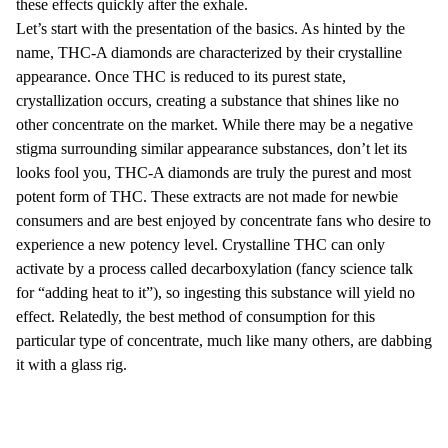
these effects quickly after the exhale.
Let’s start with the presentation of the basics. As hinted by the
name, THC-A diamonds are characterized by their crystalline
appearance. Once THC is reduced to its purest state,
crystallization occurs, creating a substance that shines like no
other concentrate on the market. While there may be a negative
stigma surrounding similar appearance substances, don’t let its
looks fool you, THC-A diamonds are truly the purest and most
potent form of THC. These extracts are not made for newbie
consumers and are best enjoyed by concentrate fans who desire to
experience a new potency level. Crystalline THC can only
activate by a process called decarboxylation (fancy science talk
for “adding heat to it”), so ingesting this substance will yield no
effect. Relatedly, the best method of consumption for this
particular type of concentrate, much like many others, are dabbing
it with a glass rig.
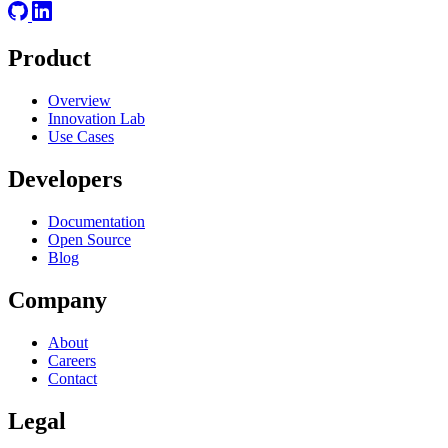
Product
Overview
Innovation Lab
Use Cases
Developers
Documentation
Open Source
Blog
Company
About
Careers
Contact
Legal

========

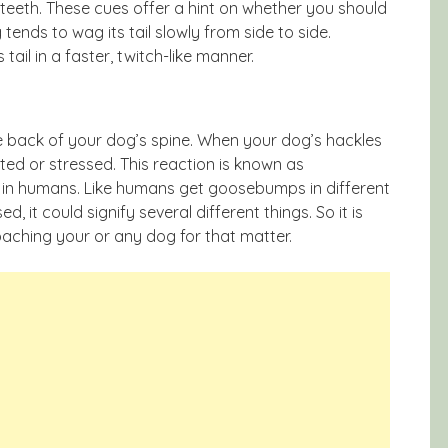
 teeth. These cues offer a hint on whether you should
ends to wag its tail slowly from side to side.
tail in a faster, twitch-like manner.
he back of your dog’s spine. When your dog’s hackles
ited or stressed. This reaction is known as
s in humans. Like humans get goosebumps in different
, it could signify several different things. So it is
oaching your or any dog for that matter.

========

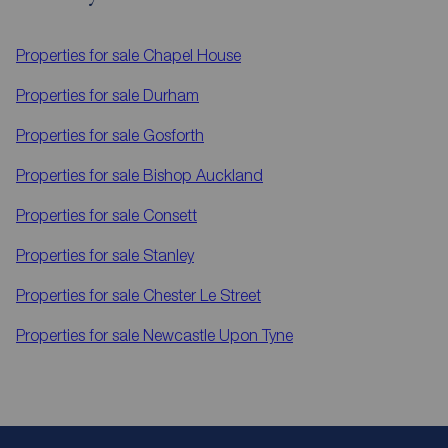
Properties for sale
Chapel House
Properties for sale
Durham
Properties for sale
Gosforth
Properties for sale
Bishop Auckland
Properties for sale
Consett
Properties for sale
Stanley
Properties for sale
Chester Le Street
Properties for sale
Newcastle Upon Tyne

========

_INSTRUCTION_. Please copy the lines of the items from the one containing "teeth. These cues" through the one containing "oaching your or any dog for that matter.", keeping every character as it appears.

_SOLUTION FOR THIS PROBLEM_.
 teeth. These cues offer a hint on whether you should
ends to wag its tail slowly from side to side.
tail in a faster, twitch-like manner.
he back of your dog’s spine. When your dog’s hackles
ited or stressed. This reaction is known as
s in humans. Like humans get goosebumps in different
, it could signify several different things. So it is
oaching your or any dog for that matter.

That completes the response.